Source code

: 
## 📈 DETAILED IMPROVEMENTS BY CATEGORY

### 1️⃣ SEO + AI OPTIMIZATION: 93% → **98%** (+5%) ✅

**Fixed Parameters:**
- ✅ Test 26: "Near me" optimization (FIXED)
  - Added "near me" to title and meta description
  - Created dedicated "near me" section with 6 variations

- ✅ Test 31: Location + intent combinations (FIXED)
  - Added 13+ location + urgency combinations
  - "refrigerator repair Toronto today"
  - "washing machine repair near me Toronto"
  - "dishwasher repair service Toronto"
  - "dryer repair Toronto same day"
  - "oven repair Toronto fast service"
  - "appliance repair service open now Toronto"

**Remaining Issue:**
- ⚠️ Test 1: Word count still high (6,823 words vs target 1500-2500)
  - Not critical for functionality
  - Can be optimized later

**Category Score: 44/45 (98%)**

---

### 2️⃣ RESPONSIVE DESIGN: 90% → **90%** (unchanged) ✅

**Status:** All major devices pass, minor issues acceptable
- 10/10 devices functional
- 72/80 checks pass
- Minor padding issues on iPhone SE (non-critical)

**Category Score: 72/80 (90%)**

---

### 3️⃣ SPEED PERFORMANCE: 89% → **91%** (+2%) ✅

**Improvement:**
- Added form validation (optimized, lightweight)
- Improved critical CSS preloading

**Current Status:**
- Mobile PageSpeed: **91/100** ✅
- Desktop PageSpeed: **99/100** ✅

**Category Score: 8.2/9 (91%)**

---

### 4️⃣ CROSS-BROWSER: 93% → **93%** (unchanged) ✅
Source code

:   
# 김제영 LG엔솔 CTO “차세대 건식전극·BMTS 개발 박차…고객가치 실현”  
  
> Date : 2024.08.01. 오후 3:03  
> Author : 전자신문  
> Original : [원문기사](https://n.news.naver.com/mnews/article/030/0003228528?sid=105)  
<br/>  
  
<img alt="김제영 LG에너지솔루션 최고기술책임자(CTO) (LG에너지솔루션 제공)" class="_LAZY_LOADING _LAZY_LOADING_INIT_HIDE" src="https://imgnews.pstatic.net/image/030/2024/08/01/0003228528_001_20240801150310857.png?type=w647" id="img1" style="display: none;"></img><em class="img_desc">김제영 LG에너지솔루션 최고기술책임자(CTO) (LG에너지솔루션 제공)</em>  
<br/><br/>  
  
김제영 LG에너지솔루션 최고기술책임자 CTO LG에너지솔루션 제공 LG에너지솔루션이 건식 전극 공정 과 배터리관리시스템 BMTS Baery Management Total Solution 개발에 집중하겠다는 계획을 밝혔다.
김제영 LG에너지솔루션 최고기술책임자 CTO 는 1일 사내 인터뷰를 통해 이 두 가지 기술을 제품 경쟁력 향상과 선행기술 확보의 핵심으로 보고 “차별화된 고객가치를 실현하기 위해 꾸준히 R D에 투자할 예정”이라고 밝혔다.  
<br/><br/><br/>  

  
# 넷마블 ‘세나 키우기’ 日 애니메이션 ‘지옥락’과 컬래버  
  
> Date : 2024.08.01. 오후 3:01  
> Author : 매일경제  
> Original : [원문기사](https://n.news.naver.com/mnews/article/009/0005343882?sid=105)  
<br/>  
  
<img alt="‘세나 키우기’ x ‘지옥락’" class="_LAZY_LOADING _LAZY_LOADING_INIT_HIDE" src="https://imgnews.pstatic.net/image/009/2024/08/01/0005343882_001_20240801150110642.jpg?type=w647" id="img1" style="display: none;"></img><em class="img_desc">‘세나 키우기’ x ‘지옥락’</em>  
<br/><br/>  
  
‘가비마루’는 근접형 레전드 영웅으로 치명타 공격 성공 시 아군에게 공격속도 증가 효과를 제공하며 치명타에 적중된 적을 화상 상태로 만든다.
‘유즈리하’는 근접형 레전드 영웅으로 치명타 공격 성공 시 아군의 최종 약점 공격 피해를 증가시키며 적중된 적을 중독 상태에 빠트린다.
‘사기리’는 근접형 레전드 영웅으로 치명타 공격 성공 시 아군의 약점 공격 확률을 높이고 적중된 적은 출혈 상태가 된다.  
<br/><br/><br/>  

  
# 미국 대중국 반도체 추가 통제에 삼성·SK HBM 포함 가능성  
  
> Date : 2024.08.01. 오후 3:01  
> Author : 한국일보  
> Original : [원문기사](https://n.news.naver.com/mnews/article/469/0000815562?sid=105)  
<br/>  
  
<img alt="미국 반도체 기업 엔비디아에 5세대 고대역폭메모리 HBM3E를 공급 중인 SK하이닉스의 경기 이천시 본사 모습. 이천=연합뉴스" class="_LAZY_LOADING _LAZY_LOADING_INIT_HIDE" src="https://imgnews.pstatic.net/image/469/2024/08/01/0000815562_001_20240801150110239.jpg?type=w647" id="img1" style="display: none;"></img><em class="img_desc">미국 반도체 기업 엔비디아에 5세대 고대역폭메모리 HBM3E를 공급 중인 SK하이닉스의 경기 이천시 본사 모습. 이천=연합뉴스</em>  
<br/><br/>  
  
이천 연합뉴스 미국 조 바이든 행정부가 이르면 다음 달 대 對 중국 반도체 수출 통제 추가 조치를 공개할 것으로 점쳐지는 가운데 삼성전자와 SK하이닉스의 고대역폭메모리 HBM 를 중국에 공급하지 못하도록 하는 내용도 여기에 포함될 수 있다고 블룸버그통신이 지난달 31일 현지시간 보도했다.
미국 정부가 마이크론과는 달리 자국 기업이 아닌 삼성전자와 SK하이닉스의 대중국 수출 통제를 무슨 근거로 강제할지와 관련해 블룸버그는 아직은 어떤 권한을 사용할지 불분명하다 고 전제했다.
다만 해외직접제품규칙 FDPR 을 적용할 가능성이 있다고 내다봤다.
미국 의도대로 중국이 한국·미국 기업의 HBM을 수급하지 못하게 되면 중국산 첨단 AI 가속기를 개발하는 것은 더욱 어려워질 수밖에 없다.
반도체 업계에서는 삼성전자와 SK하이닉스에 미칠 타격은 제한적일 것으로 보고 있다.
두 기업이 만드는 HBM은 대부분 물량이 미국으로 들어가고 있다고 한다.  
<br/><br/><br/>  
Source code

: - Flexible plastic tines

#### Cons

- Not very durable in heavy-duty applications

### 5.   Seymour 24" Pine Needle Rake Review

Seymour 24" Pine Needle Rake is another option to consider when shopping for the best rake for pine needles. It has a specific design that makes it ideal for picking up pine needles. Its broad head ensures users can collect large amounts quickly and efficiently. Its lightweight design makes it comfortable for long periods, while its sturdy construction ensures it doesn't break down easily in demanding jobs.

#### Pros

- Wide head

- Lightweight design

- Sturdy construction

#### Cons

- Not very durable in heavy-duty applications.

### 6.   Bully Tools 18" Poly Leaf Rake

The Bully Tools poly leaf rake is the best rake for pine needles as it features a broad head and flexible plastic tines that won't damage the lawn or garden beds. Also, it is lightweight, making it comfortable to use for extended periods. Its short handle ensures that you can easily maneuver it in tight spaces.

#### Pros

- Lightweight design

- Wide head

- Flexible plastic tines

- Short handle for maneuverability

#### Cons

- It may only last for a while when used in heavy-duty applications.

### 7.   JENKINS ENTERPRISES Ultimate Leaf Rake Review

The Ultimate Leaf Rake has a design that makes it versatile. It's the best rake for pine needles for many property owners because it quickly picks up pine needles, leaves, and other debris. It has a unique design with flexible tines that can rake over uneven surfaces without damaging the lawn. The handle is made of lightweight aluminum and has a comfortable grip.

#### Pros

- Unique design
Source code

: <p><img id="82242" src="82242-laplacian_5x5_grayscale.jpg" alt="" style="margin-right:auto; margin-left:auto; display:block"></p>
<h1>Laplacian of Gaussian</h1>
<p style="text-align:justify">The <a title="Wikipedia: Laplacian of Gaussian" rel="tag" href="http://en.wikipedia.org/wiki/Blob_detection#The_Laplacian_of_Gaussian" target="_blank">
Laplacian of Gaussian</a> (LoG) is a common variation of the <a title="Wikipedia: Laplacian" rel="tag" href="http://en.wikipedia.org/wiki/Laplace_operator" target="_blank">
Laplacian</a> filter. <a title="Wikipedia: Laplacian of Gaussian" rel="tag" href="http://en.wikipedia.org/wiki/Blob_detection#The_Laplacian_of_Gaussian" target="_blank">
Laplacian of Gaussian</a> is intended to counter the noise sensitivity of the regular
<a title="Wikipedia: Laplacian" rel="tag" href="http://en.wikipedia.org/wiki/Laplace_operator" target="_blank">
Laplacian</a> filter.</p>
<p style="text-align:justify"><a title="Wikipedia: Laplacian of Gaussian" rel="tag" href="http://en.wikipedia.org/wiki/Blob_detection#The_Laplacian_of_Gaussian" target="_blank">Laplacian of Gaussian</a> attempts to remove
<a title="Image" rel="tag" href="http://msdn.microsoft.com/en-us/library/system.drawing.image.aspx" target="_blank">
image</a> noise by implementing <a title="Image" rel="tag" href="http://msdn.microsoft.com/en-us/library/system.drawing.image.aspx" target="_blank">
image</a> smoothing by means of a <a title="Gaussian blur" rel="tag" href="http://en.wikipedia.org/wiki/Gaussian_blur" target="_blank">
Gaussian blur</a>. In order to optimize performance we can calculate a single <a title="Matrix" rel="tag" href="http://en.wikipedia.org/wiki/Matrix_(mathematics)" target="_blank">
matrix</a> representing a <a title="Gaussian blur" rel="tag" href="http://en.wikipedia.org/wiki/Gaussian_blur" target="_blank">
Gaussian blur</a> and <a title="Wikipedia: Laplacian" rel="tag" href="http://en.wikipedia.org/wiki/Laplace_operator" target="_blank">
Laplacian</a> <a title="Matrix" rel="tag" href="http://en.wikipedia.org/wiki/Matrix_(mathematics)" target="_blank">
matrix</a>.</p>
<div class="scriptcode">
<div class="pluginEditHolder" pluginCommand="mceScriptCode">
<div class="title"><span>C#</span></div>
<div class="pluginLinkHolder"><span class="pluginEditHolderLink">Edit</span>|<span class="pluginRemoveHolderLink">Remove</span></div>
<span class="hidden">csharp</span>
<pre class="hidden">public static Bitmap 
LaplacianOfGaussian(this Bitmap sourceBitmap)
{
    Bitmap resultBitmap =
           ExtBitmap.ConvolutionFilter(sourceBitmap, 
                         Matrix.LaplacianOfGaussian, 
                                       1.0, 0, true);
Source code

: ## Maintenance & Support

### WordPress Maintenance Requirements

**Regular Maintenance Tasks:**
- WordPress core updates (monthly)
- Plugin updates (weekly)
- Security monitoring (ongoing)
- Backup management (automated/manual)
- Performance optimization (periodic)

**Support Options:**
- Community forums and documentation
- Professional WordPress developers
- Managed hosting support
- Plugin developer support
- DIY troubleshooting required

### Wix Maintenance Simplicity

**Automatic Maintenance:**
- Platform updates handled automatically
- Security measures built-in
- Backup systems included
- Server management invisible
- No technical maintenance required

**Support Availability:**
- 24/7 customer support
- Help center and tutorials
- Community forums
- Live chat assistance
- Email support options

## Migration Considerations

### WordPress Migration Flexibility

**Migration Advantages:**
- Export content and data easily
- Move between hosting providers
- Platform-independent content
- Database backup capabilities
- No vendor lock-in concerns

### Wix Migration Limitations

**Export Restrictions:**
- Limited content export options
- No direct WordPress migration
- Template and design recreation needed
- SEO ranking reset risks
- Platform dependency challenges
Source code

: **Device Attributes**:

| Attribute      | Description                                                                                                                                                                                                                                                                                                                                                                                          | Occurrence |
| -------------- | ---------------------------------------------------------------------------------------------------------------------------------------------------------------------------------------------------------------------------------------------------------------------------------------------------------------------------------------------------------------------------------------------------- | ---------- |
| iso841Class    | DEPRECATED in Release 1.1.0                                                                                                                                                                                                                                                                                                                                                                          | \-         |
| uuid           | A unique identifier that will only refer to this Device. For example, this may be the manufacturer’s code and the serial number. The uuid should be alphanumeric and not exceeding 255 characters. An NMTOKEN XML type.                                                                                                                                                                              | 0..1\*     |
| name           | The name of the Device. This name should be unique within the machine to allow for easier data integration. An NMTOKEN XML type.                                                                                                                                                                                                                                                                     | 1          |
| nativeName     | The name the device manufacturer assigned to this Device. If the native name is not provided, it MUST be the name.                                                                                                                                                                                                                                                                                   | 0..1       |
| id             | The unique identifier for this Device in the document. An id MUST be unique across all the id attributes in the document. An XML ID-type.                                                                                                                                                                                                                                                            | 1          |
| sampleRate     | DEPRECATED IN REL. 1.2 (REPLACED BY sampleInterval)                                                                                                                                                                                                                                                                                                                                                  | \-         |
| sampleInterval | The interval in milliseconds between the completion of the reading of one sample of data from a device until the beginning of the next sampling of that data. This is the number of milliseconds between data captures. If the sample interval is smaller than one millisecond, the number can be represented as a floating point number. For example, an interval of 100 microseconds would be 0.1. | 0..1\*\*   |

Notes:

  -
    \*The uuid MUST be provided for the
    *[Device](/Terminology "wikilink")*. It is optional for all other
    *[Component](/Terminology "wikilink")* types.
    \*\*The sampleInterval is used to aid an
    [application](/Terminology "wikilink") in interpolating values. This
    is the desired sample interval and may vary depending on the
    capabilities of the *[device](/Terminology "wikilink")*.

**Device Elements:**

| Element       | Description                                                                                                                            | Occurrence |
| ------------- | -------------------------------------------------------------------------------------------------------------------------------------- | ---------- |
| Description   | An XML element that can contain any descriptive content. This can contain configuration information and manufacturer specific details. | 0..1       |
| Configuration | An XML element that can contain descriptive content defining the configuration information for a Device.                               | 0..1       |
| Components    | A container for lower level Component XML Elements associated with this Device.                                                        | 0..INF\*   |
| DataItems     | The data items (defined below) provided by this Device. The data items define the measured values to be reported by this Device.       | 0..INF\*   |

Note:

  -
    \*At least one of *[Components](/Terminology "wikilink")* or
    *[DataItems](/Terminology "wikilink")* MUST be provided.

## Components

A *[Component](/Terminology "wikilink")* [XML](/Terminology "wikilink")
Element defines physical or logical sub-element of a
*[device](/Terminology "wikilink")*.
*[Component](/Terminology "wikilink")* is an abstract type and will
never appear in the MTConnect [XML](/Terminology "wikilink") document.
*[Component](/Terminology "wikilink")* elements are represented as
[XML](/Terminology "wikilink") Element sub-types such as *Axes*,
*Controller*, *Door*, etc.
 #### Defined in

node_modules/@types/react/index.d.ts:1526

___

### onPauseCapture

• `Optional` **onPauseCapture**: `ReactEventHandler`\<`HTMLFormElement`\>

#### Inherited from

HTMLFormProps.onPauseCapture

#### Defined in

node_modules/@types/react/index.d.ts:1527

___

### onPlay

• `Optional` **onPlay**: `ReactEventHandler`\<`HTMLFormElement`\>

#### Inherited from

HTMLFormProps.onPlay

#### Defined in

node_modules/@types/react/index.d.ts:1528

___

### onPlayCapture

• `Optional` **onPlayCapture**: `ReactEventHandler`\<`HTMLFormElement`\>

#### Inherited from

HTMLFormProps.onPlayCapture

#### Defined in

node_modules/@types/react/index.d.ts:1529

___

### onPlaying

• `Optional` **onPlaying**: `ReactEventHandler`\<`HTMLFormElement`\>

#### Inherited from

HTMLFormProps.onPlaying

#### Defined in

→ REQUIREMENT: Output verbatim everything from the line containing "node_modules/@types/react/index.d.ts:1526" down to the last line of the records, including both ends.

→ SOLUTION BELOW:
node_modules/@types/react/index.d.ts:1526

___

### onPauseCapture

• `Optional` **onPauseCapture**: `ReactEventHandler`\<`HTMLFormElement`\>

#### Inherited from

HTMLFormProps.onPauseCapture

#### Defined in

node_modules/@types/react/index.d.ts:1527

___

### onPlay

• `Optional` **onPlay**: `ReactEventHandler`\<`HTMLFormElement`\>

#### Inherited from

HTMLFormProps.onPlay

#### Defined in

node_modules/@types/react/index.d.ts:1528

___

### onPlayCapture

• `Optional` **onPlayCapture**: `ReactEventHandler`\<`HTMLFormElement`\>

#### Inherited from

HTMLFormProps.onPlayCapture

#### Defined in

node_modules/@types/react/index.d.ts:1529

___

### onPlaying

• `Optional` **onPlaying**: `ReactEventHandler`\<`HTMLFormElement`\>

#### Inherited from

HTMLFormProps.onPlaying

#### Defined in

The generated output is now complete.